Task A
From the coyote forum thread, extract the passage starting with "## timberdoodle528 (Nov" and going on through "was a stinker!!".
Task B
Please tell whether each statement agrees with the coyote forum thread, answering yes or no and quoting the words that decide it: (i) Joe R. now thinks the coyote was marked by a rope. (ii) Joe R. says the line in the fur can no longer be seen. (iii) timberdoodle528 says Matt put up a big fight about the fresh one.
Task C
Translate this sentence from the coyote forum thread into Spanish: "I hope these guys keep bringing me dogs."

# Unique coloration (coyote pic)



## CaptainNorthwood (Jan 3, 2006)

timberdoodle528 said:


> I'm sure he appreciates the new nickname
> _Posted via Mobile Device_


So many ways I could go with this one!!!! I'll play nice though.


----------



## Joe R. (Jan 9, 2002)

After looking at the coyote that was suspected of being snared I now believe it was a rope. No trama to the underside and no notceable snare mark on the leather. You can still see the distinct line in the fur though. Unless it was a ghetto yote that stashed its bling before being shot. :lol:

Joe


----------



## timberdoodle528 (Nov 25, 2003)

Thanks for the help again tonight Joe! I hope these guys keep bringing me dogs. I'm getting lots of practice. I'm glad Matt didn't put up too much of a fight tonight about letting me have the fresh one, even though she was a stinker!!

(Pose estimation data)
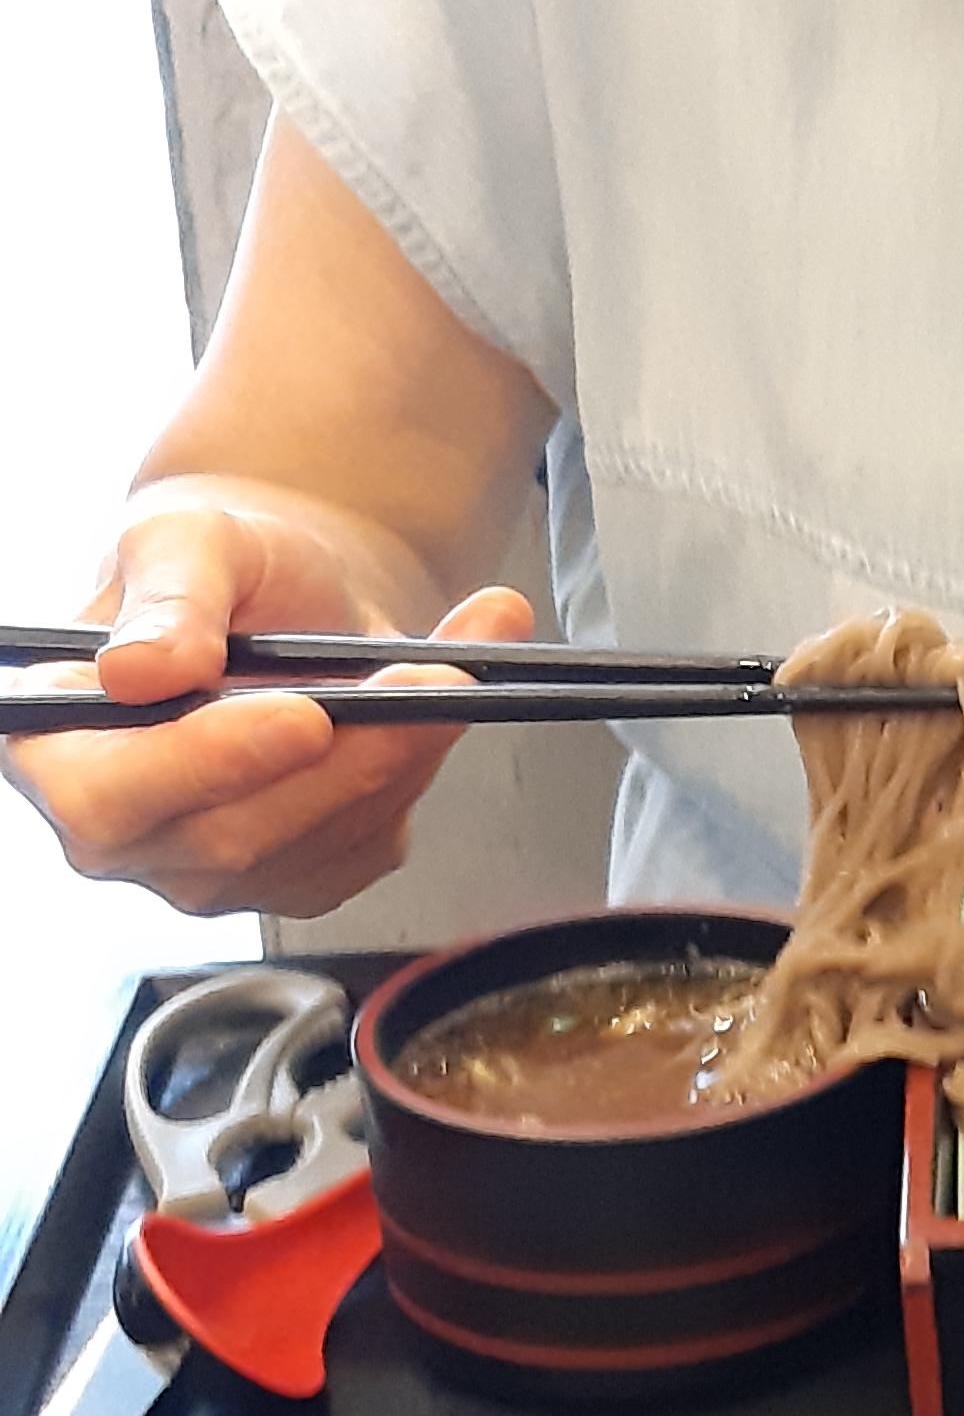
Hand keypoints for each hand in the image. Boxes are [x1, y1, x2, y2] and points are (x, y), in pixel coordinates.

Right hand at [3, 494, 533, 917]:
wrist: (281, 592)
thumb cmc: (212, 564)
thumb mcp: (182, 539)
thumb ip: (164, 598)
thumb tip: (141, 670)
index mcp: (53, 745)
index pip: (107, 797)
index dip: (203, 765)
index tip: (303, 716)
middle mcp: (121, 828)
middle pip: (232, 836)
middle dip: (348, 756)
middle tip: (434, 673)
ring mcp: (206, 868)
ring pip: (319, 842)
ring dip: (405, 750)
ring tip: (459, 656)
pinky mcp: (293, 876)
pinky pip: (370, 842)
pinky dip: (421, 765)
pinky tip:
* * *
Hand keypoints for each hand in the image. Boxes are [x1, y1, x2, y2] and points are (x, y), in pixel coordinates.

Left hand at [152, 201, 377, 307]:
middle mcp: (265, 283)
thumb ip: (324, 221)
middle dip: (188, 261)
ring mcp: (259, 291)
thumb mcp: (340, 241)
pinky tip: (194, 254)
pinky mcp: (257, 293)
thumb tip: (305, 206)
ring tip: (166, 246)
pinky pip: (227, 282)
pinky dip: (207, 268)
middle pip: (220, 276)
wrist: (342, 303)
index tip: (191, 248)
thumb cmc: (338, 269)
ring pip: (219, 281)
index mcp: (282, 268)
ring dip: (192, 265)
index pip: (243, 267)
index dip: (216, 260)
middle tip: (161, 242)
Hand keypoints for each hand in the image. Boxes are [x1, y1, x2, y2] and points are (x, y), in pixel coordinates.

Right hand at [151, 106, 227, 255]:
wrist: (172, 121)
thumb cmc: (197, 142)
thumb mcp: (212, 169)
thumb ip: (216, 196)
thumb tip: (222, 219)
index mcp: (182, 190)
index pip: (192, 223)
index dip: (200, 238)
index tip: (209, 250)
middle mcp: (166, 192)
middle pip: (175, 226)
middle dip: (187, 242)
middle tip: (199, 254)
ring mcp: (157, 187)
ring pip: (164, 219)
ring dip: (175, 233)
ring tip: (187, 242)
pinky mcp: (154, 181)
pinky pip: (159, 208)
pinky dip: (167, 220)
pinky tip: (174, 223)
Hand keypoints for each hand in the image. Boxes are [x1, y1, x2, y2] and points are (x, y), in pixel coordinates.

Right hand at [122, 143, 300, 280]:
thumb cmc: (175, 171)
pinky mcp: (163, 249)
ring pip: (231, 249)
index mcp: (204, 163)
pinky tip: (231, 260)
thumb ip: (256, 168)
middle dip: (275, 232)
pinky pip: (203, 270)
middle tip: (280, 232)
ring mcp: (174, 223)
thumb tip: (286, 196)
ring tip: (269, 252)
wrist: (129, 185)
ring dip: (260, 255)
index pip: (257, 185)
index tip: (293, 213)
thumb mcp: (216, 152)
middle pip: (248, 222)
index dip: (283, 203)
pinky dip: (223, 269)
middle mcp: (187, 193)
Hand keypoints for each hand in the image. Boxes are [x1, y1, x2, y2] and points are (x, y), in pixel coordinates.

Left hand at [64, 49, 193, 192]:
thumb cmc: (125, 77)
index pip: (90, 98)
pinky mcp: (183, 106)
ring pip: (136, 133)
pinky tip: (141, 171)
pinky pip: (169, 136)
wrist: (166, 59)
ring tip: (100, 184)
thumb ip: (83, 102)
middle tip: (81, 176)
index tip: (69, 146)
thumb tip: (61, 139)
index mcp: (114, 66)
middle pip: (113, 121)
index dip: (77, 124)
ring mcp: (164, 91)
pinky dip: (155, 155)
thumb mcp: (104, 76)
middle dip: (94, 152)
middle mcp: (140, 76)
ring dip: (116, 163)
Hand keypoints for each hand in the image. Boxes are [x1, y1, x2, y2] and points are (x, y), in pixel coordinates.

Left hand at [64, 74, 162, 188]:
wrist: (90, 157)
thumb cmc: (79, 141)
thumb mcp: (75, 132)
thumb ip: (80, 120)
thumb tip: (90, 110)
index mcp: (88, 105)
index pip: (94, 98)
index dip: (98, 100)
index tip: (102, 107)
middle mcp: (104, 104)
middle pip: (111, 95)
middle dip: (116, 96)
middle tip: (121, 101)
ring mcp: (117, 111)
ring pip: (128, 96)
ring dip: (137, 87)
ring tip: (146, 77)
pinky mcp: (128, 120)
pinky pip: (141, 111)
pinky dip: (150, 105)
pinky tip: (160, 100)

Exercise result A
## timberdoodle528 (Nov 25, 2003)

Thanks for the help again tonight Joe! I hope these guys keep bringing me dogs. I'm getting lots of practice. I'm glad Matt didn't put up too much of a fight tonight about letting me have the fresh one, even though she was a stinker!!

Exercise result B
(i) Yes: "I now believe it was a rope."
(ii) No: "You can still see the distinct line in the fur though."
(iii) No: "I'm glad Matt didn't put up too much of a fight tonight about letting me have the fresh one"

Exercise result C
Espero que estos chicos me sigan trayendo perros.